» SOURCE:

#####

This is a feature VSCode desperately needs

shireenrao commented 4 years ago

I updated vscode to the latest version, and now see that dataframes are printing nicely. Thank you for this. This is how it looks: Annotation 2020-03-10 133746

taha-yassine commented 4 years ago

I think extanding this feature to other data formats (e.g. numpy arrays) like in the already supported data viewer would be great.

rishabhrishu commented 4 years ago

Were you able to view all the rows? I get internals on clicking expand icon.

I updated vscode to the latest version, and now see that dataframes are printing nicely. Thank you for this. This is how it looks: Annotation 2020-03-10 133746

shireenrao commented 4 years ago

@rishabhrishu The behavior is consistent with jupyter notebooks where the number of rows and columns displayed are defaults. You can run the following in your debug screen to show all rows and columns

pd.set_option('display.max_rows', None)
pd.set_option('display.max_columns', None)

#####

» SOURCE DATA:
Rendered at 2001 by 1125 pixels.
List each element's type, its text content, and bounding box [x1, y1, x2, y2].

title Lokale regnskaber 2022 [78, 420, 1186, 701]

#####

» PROBLEMS TO SOLVE:
(A) In the VSCode thread, which data format does taha-yassine give as an example of what this feature should be extended to?
(B) From the VSCode thread, write out the stretch from "Were you able" through "pd.set_option('display.max_columns', None)".
(C) Continue the VSCode thread on dataframe display from the point where it ends.

» RESULTS:
(A) Numpy arrays.

(B)
Were you able to view all the rows? I get internals on clicking expand icon.

I updated vscode to the latest version, and now see that dataframes are printing nicely. Thank you for this. This is how it looks: Annotation 2020-03-10 133746

shireenrao commented 4 years ago

@rishabhrishu The behavior is consistent with jupyter notebooks where the number of rows and columns displayed are defaults. You can run the following in your debug screen to show all rows and columns

pd.set_option('display.max_rows', None)
pd.set_option('display.max_columns', None)

(C)
It's usually not needed as you can filter your dataframe to get to what you want to see.

jbsilva commented 4 years ago

+1 This is a must have feature

sverma333 commented 4 years ago

I have been waiting almost 6 months for this to ship for debug mode, Totally essential. @szc11121, your ideas above look great! Any ETA?

AAraKKe commented 4 years ago

I know one more might not make a big difference but I would totally appreciate this as well. I am trying to switch to vscode for several projects where I would like people to use it and this (togehter with not autofilling the self parameter in a class method) are one of the things I really miss when not using PyCharm.

vivekvs1 commented 4 years ago

I am upvoting this as well. Like the rest, I have been keeping tab on VS Code on when this feature would be available, to switch to VS Code. THat is literally the only thing that is keeping me from switching from Pycharm. Thanks. VC Code is taking beautiful shape in such short span thanks to you guys!

gradientAscent commented 4 years ago

+1 for this. Would be very helpful to have a simple rendering of a dataframe available during debugging. Thanks for all of the great work on VS code!

dioptx commented 4 years ago

+1 for this. This is the only feature that keeps me going back to PyCharm.

rivasd commented 4 years ago

+1 for this feature, it seems to me that it used to be better before as it would at least print out the string repr of the DataFrame, now all I get is some kind of abridge version with only 2 columns event though many more would fit....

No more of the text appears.